Boxes \( A \) and \( B \) are in contact on a horizontal fictionless surface (Figure 1). Box \( A \) has mass 21.0 kg and box \( B \) has mass 7.0 kg . A horizontal force of 130 N is exerted on box \( A \) \( A \).

We start by noting that since the boxes are in contact and there’s no friction, they will accelerate together when the 130 N force is applied to Box A. Step 1. Find the Total Acceleration The total mass of the system is   m_total = m_A + m_B = 21.0 kg + 7.0 kg = 28.0 kg. Using Newton’s second law:   a = F_net / m_total = 130 N / 28.0 kg ≈ 4.64 m/s². So, both boxes accelerate to the right with an acceleration of about 4.64 m/s². Step 2. Determine the Contact Force Between the Boxes Now, let’s examine Box B. The only horizontal force acting directly on Box B is the contact force from Box A. We call this force F_contact. Since Box B has a mass of 7.0 kg and accelerates at 4.64 m/s², we apply Newton’s second law to Box B:   F_contact = m_B × a = 7.0 kg × 4.64 m/s² ≈ 32.5 N. Thus, Box A exerts a contact force of about 32.5 N on Box B. Step 3. (Optional) Verify for Box A For Box A, two forces act in the horizontal direction: the applied 130 N to the right and the contact force from Box B (which pushes back on A) to the left. According to Newton’s second law for Box A:   Net force on A = 130 N – F_contact.

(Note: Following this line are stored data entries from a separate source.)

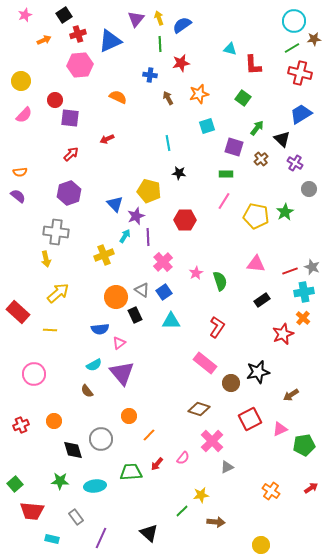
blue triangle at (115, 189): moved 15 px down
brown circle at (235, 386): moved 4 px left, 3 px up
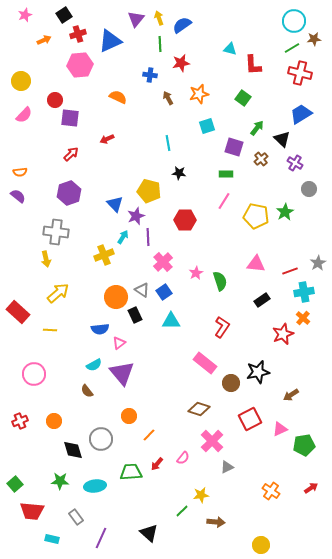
cyan arrow at (125, 236): moved 2 px left, 1 px down
gray star at (312, 267): moved 6 px right, 4 px up; rotated 21 degrees clockwise
red L-shape at (217, 327): moved 5 px right
red cross at (21, 425): moved 1 px left, 4 px up
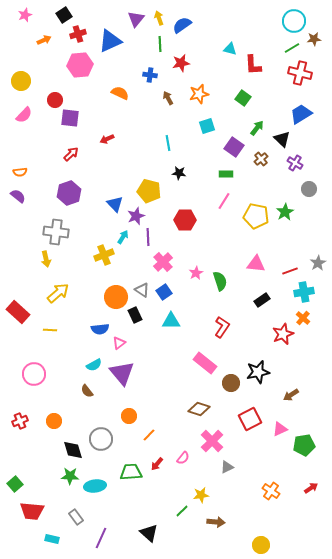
orange semicircle at (118, 97): moved 2 px right, 4 px up
purple square at (234, 147): rotated 18 degrees clockwise
green star at (60, 481): moved 10 px right, 5 px up
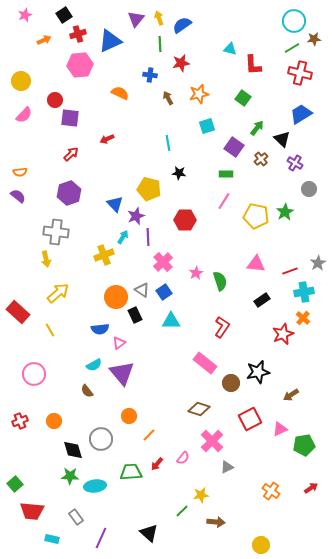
yellow pentagon at (149, 191): moved 2 px up
yellow line at (50, 330): rotated 56 degrees clockwise
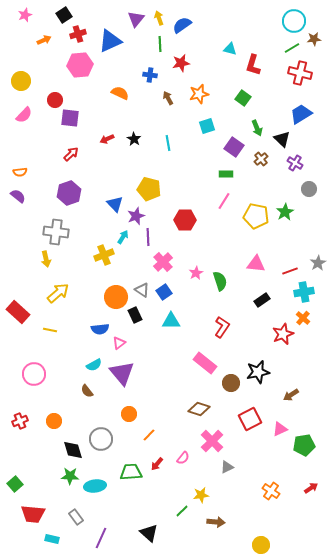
red L-shape at (253, 65): rotated 20 degrees clockwise
green arrow at (257, 128): rotated 119 degrees clockwise
black star at (179, 173): moved 45 px left, 34 px up; rotated 24 degrees clockwise
yellow line at (50, 330): rotated 48 degrees counterclockwise
orange circle at (129, 416): moved 2 px up
red trapezoid at (32, 511): moved 1 px right, 3 px down
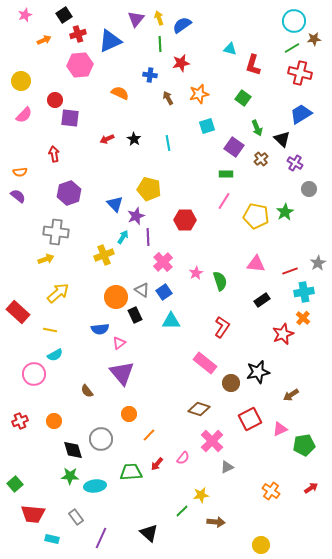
red arrow at (71, 154): moved 17 px left; rotated 56 degrees counterclockwise
yellow arrow at (46, 259): rotated 98 degrees counterclockwise
cyan semicircle at (94, 365): moved 39 px left, 10 px up
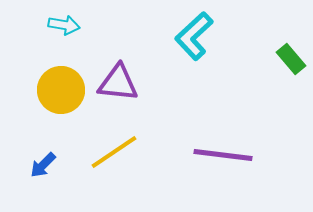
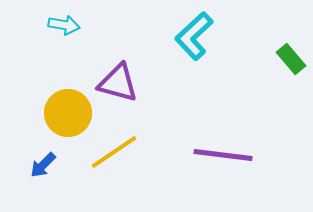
purple triangle: rotated 9 degrees clockwise
yellow circle: moved 7 px right, 23 px down
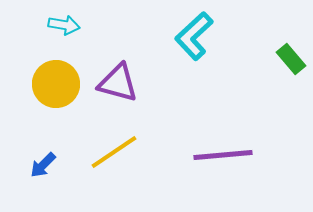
yellow circle: moved 12 px left, 29 px up
purple line: rotated 12 degrees counterclockwise
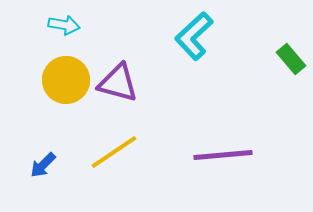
yellow circle: moved 10 px right, 4 px up
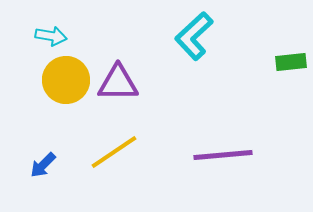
cyan arrow: moved 13 px left, 11 px down
green rectangle: moved 3 px down; rotated 56 degrees counterclockwise
purple triangle: rotated 15 degrees counterclockwise
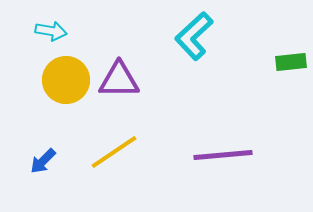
cyan arrow: moved 5 px up
purple triangle: moved 1 px right, 3 px up
blue arrow: moved 4 px up
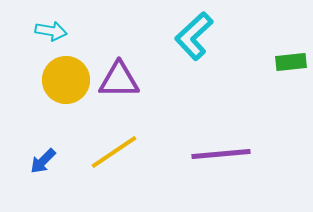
purple line: moved 2 px left, 1 px up
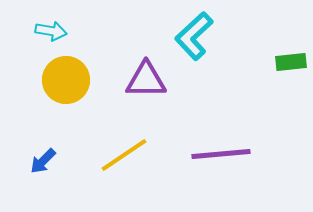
purple triangle: moved 27 px right
yellow line: moved 10 px right, 3 px down
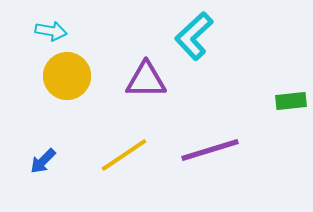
green rectangle: moved 39 px down
yellow circle: moved 1 px right, 4 px up
purple line: moved 11 px left, 4 px up; rotated 12 degrees counterclockwise
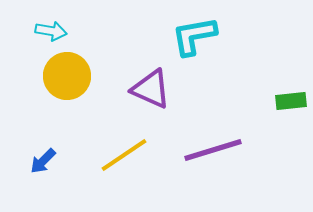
cyan L-shape: rotated 33 degrees clockwise
purple triangle: moved 5 px right, 9 px down; rotated 24 degrees clockwise
purple line: moved 3 px right
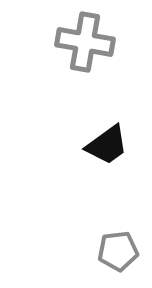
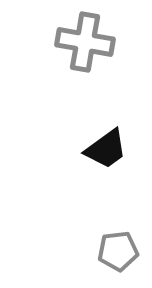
black trapezoid: moved 1 px left, 4 px down
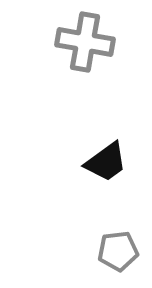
black trapezoid: moved 13 px down
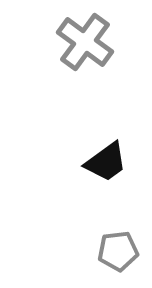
gray cross: rotated 26 degrees clockwise
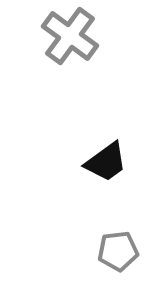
gray cross: moved 15 px left, 6 px up
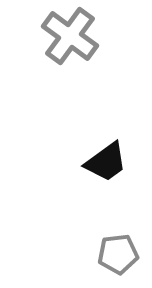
gray pentagon: moved 3 px down
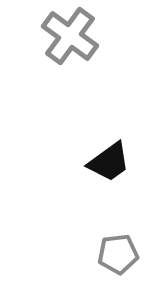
black trapezoid: moved 3 px right
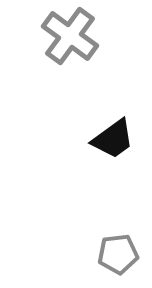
black trapezoid: moved 4 px right, 23 px up
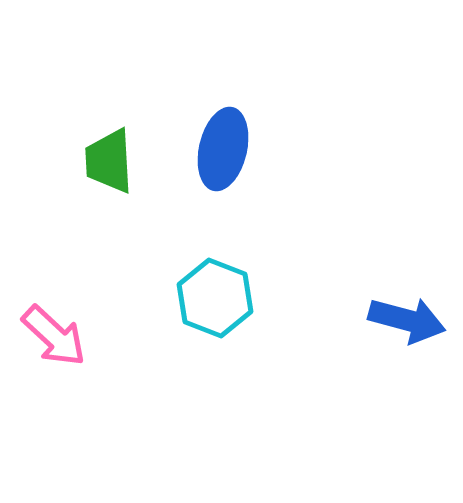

Setting this equal to m_A × a:   130 N – F_contact = 21.0 kg × 4.64 m/s² ≈ 97.4 N. Solving for F_contact gives:   F_contact = 130 N – 97.4 N ≈ 32.6 N, which is consistent with our earlier calculation (any slight differences are due to rounding). In summary: • The acceleration of both boxes is approximately 4.64 m/s². • The contact force between the boxes (the force that Box A exerts on Box B) is about 32.5 N.